3. Question Answering

  1. Takes top-k retrieved documents as context
  2. Uses structured output with Pydantic models
  3. Returns answer, citation, and confidence level

Output Format

The tool provides:

  • Ranked search results with scores and previews
  • Structured answers with:
    • Direct answer to the question
    • Exact citation from source documents
    • Confidence level (high/medium/low)

Example Output

=== Document Search with BM25 Retriever ===
User Query: 'How many additional FTEs were approved in the executive team call?'

Top 3 results for user query:
1. executive_leadership_team_monthly_update.md
   BM25 Score: 3.000
   Preview: In the executive leadership team meeting, we discussed...

OLLAMA ANSWER:
Question: How many additional FTEs were approved in the executive team call?

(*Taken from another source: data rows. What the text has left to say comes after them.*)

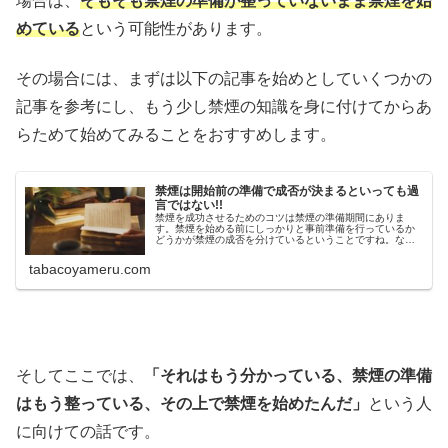
場合は、
そもそも禁煙の準備が整っていないまま禁煙を始
めている
という可能性があります。
その場合には、まずは以下の記事を始めとしていくつかの
記事を参考にし、もう少し禁煙の知識を身に付けてからあ
らためて始めてみることをおすすめします。
禁煙は開始前の準備で成否が決まるといっても過
言ではない!!
禁煙を成功させるためのコツは禁煙の準備期間にありま
す。禁煙を始める前にしっかりと事前準備を行っているか
どうかが禁煙の成否を分けているということですね。なか
なか禁煙が続かないという人はぜひこの禁煙の準備をする
というところを意識してください。
tabacoyameru.com
そしてここでは、
「それはもう分かっている、禁煙の準備
はもう整っている、その上で禁煙を始めたんだ」
という人
に向けての話です。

Answer: 5 additional FTEs were approved for the engineering team.
Citation: "The executive team approved 5 additional FTE positions for Q4 hiring"
Confidence: high

Dependencies

The app requires:

  • Core: pydantic, argparse, pathlib
  • Optional: sentence-transformers, faiss-cpu, chromadb, mlx
  • Main minions package (install from root directory)

Prerequisites

  • Ollama: Must be installed and running for local LLM functionality
  • Model: Default model (gemma3:4b) should be available in Ollama
  • Documents: Directory containing .md files to search

Troubleshooting

Common Issues

  1. Model not found: Ensure the specified model is installed in Ollama
  2. Import errors: Install optional dependencies based on chosen retriever
  3. MLX issues: MLX only works on Apple Silicon Macs
  4. No documents found: Check that the documents path contains .md files

Performance Tips

  • Use BM25 for keyword-focused searches
  • Use embedding methods for semantic similarity
  • Adjust --top-k based on document collection size
  • MLX provides best performance on Apple Silicon

Contributing

This app is part of the larger Minions project. See the main project README for contribution guidelines.